J’espérais apprendre quelque chose de plus précis de la part du Museum of Fine Arts de Boston, qui dirige un laboratoire d’analyses très performant créé en coopération avec le M.I.T. Les chercheurs se sont livrés à une batterie complète de tests pendant 2 ans, qui n’ont pas permis de découvrir ses origines. Cependant, les chercheurs m’ont déclaré en privé que la roche était âgée d’environ 1 million d’années. Bien évidemment aucun d’entre eux n’oserait publier ces conclusions par peur du ridicule, bien que des tests à l’acide aient confirmé cette datation.
On retrouve le récit de Michael Swanson en 1979 dans le livre de Brad Steiger, à quelques nuances près : apparaissent des détails sur la datation, détails que Michael Swanson lui-même semblait ignorer. La roche est désormais âgée de 1 million d’années (pour rappel, le conglomérat de Roxbury est évalué à 570 à 595 millions d’années). On peut aussi se demander si le vase était accompagné de sa roche d’origine plus d’un siècle après les faits. Quant aux tests à l’acide qui permettraient de dater du métal aussi vieux, je n’en ai jamais entendu parler dans les méthodes de datation. Si quelqu’un a une information à ce sujet, je suis preneur.
Frank Joseph, de son vrai nom Frank Collin, ancien chef du parti national-socialiste américain et condamné pour pédophilie, a tenté de se refaire une virginité comme écrivain New Age et éditeur de pseudo-archéologie.

◆ DONNÉES FOURNIES ◆
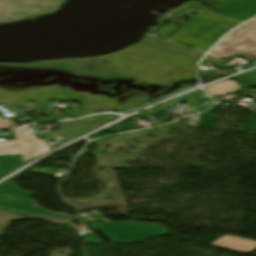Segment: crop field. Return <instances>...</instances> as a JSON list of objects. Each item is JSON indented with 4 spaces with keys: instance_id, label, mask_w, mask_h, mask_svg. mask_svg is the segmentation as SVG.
<instances>
[{
    "instance_id": "412701ff",
    "label": "crop field",
    "mask_w": 256,
    "mask_h": 256,
    "mask_svg": "<svg viewBox=\"0 0 256 256\" xmlns=\"http://www.w3.org/2000/svg\"><path fill=\"white\" fill-rule=\"evenodd\" d=\"M146 97L143 92L129 93L119 100H111L104 96H94L86 93H74L68 89L62 100H76L81 101L80 117L99 111L115 110L123 111L134 109L148 100L143 99Z\"/></svg>"
},
{
    "instance_id": "92a150f3",
    "label": "crop field",
    "mask_w": 256,
    "mask_h": 256,
    "mask_svg": "<svg viewBox=\"0 0 256 256\" xmlns=\"http://www.w3.org/2000/svg\"><path fill=\"white\" fill-rule=\"evenodd\" d=\"M3 175H4V173H3V172L1 171V169H0V177L3 176Z\"/></svg>"
},
{
    "instance_id": "5142ce71",
    "label": "crop field",
    "mask_w": 256,
    "mask_h": 256,
    "mask_svg": "<svg viewBox=\"0 0 256 256\" xmlns=\"http://www.w3.org/2000/svg\"><path fill=\"white\" fill-rule=\"evenodd\" d=\"M23 162L24 161L21 155L0 156V167L5 174L10 171L14 166Z\"/></svg>"
},
{
    "instance_id": "f4fd0767",
    "label": "crop field",
    "mask_w": 256,
    "mask_h": 256,
    "mask_svg": "<svg viewBox=\"0 0 256 256\" xmlns=\"http://www.w3.org/2000/svg\"><path fill=\"white\" fill-rule=\"evenodd\" d=\"M64 0H0V23L53 12Z\"/></svg>"
},
{
    "instance_id": "5a996713",
    "label": "crop field",
    "mask_w": 256,
    "mask_h": 256,
    "mask_svg": "<svg viewBox=\"0 0 256 256\" xmlns=\"http://www.w3.org/2000/svg\"><path fill=\"white\" fill-rule=\"evenodd\" d=\"M57 89L58 87L55 89L49 87L32 89L19 84L0 86V102L18 105L31 100L44 105Z\"/></svg>"
},
{
    "instance_id": "214f88e0",
    "label": "crop field",
    "mask_w": 256,
    "mask_h": 256,
    "mask_svg": "<svg viewBox=\"0 0 256 256\" xmlns=\"http://www.w3.org/2000/svg\"><path fill=\"white\" fill-rule=\"evenodd\" d=\"M242 78H246V79H249V80H251L253 83H255L256 82V79L255 78H249V77H243V76H241Z\"/></svg>"
},
{
    "instance_id": "dd49c442",
    "label": "crop field",
    "mask_w": 256,
    "mask_h": 256,
    "mask_svg": "<svg viewBox=\"0 0 256 256\" xmlns=\"http://www.w3.org/2000/svg\"><path fill=\"white\" fill-rule=\"evenodd\" d=\"M210 53L219 58L235 53H247L256 58V19L233 31Z\"/></svg>"
},
{
    "instance_id": "bc2a9ffb",
    "label": "crop field",
    "mask_w": 256,
    "mask_h": 256,
    "mask_svg": "<svg viewBox=\"0 0 256 256\" xmlns=\"http://www.w3.org/2000/svg\"><path fill=\"white\" fill-rule=\"evenodd\" d=\"M243 76H249V77H255L256 78V70L255 71H252V72H249Z\"/></svg>"
},
{
    "instance_id": "ac0d7876",
    "label": "crop field",
    "mask_w": 256,
    "mask_h": 256,
    "mask_svg": "<svg viewBox=\"0 0 256 256\" xmlns=\"http://www.w3.org/2000/svg\"><path fill=\"white\" fill-rule=\"evenodd\" d=\"M240 23L199 11L168 40L186 44L207 51L217 39Z\"/></svg>"
},
{
    "instance_id": "d8731c3e",
    "label": "crop field",
    "mask_w": 256,
    "mask_h": 256,
    "mask_svg": "<svg viewBox=\"0 0 256 256\" xmlns=\"http://www.w3.org/2000/svg\"><path fill=\"white\" fill-rule=\"evenodd\" d=\"M202 10L237 21L256 15V0H200Z\"/></svg>"
},
{
    "instance_id": "4a817a6b",
    "label": "crop field",
    "mask_w": 256,
    "mask_h": 256,
    "mask_svg": "<svg viewBox=\"0 0 256 256\" xmlns=\"http://www.w3.org/2000/svg\"><path fill=\"white\" fill-rule=\"evenodd\" d=\"M9 125H12L13 127H16L17 125L14 124L10 119H3L0 118V129L8 128Z\"/></svg>"
},
{
    "instance_id": "3316defc",
    "label": "crop field",
    "mask_w": 256,
    "mask_h": 256,
    "mask_svg": "<svg viewBox=\"0 0 256 256\" xmlns=\"http://www.w3.org/2000/svg\"><path fill=\"white\" fill-rule=\"evenodd\" d=\"M14 133L25 162L45 154L50 150L44 140L33 136L27 129L15 130Z\"/></svg>"
},
{
    "instance_id": "d9b57169",
    "label": "crop field",
    "mask_w": 256,
    "mask_h": 256,
    "mask_svg": "<svg viewBox=\"0 0 256 256\" xmlns=\"http://www.w3.org/2000/svg\"><path fill=\"white\" fill-rule=\"evenodd\" d=\"M21 154L16 141L0 142V155Z\"/></svg>"
},
{
    "instance_id": "34b2d1b8",
    "label": "crop field",
    "mask_w": 256,
    "mask_h": 256,
    "mask_svg": "<svg viewBox=\"0 0 256 256\" xmlns=\"http://www.w3.org/2000/svg\"><path fill=\"white\" fill-rule=\"evenodd\" d=\"M95 229L99 230L113 244L143 242L153 236H162L170 234L168 228L160 224L143 222H99L88 221ZM127 239L126 242H120L121 239Z\"/></svg>"
},
{
    "instance_id": "d1516ede",
    "label": "crop field",
    "mask_w": 256,
    "mask_h": 256,
    "mask_svg": "<svg viewBox=\"0 0 256 256\" xmlns=\"http://www.w3.org/2000/svg\"><path fill=\"white\" fill-rule=\"evenodd\" d=\"M25 218H38L46 221L53 222L54 224L68 225L72 219L50 217L44 215L28 214V213H16L0 210V234L9 225L11 221L21 220Z\"/></svg>"
},
{
    "instance_id": "22f410ed",
    "label": "crop field",
    "mask_w": 256,
    "mask_h": 256,
    "mask_svg": "<svg viewBox=\"0 0 256 256\" xmlns=\"http://www.w3.org/2000/svg\"><path fill=\"white\" fill-rule=\"evenodd\" d=\"M210 245L248 254L256 249V241L225 235Z\"/></svg>"
},
{
    "instance_id": "28ad6ade",
    "label": "crop field",
    "mask_w": 256,
    "mask_h": 256,
    "mask_svg": "<svg viewBox=\"0 0 256 256\" xmlns=\"http://www.w3.org/2000/svg\"><path fill=\"white\" fill-rule=\"evenodd\" d=\"M111 118H115V117L109 116V115H99V116H94V117H89L84 119H78L74 121L60 122L63 130L46 134V136L48 137L73 136L76 134L84 133ZM69 122H73V123H69Z\"/></svg>"
},
{
    "instance_id": "e52e79f7",
    "label": "crop field",
    "mask_w": 256,
    "mask_h": 256,
    "mask_svg": "<svg viewBox=\"0 0 256 256\" xmlns=\"http://www.w3.org/2000/svg\"><path fill=\"white\" fill-rule=\"evenodd\" d=\"M22 174L23 173L9 179L8 181L0 185L1 209L18 210L46 215L75 217L70 215L53 214L32 205L30 197L34 194L27 191L19 190L14 184L15 179Z\"/></svg>"
},
{
    "instance_id": "cbeb9de0",
    "label": "crop field",
    "mask_w": 256,
    "mask_h": 256,
    "mask_svg": "<svg viewBox=\"0 0 256 256\" xmlns=\"http://www.w3.org/2000/svg\"><path fill=\"white\" fill-rule=\"evenodd\" d=\"M239 88H240L239 85L235 83L233 80H227V81L220 82L212 86L206 87L205 90L210 97H213V96L237 91Z\"/></svg>"
},
{
    "instance_id": "733c2abd",
    "label": "crop field",
    "mask_w": 256,
    "mask_h": 256,
    "mask_svg": "<svg viewBox=\"0 0 256 256\" xmlns=\"http://www.w3.org/2000/svg\"><path fill=\"white\" fill-rule=\"evenodd\" d=\"M82 237L87 239L88 243L103 244L102 241H100L95 235H92L91 233H86Z\"/></svg>"
},
{
    "instance_id": "8a807250",
    "label": "crop field",
    "mask_w": 256,
    "mask_h": 256,
    "mask_svg": "<svg viewBox=\"0 0 256 256\" xmlns=\"http://www.w3.org/2000/svg\"><path fill=\"white\" fill-rule=\"evenodd\" d=\"M203 54L147 36L137 45L95 58L0 64V78L45 80L63 76L104 83L130 78L139 84L170 86L177 80L195 78L194 67Z\"/></svg>"
}]
</instances>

◆ EXERCICE PROPOSÉ 1 ◆
Pour chacune des affirmations suivantes, indiquez par oui ou par non si elle concorde avec le texte à lire, en citant à l’identique les mots du texte qui tranchent : (a) les chercheurs du Museum of Fine Arts de Boston ont mené des tests pendant 2 ans ; (b) le conglomérat de Roxbury est évalué à 1 million d’années ; (c) les chercheurs ont publié leurs conclusions sur l’âge de la roche.
◆ EXERCICE PROPOSÉ 2 ◆
Recopiez fidèlement le passage du texte à lire qui commence à « On retrouve le » et se termine à « je suis preneur. ».

◆ RÉPONSE COMPLÈTE 1 ◆
(a) Oui : « Les chercheurs se sont livrés à une batterie complète de tests pendant 2 ans »
(b) Non : « le conglomérat de Roxbury est évalué à 570 à 595 millions d’années »
(c) Non : « aucun d’entre eux n’oserait publier ces conclusions par peur du ridicule »

◆ RÉPONSE COMPLÈTE 2 ◆
On retrouve le récit de Michael Swanson en 1979 dans le livre de Brad Steiger, à quelques nuances près : apparaissent des détails sur la datation, détails que Michael Swanson lui-même semblait ignorer. La roche est désormais âgée de 1 million d’années (pour rappel, le conglomérat de Roxbury est évalué à 570 à 595 millions d’années). On peut aussi se demander si le vase était accompagné de sa roche d’origine plus d’un siècle après les faits. Quant aux tests à l’acide qui permettraient de dater du métal aussi vieux, je n’en ai jamais entendu parler dans les méthodes de datation. Si quelqu’un a une information à ce sujet, je suis preneur.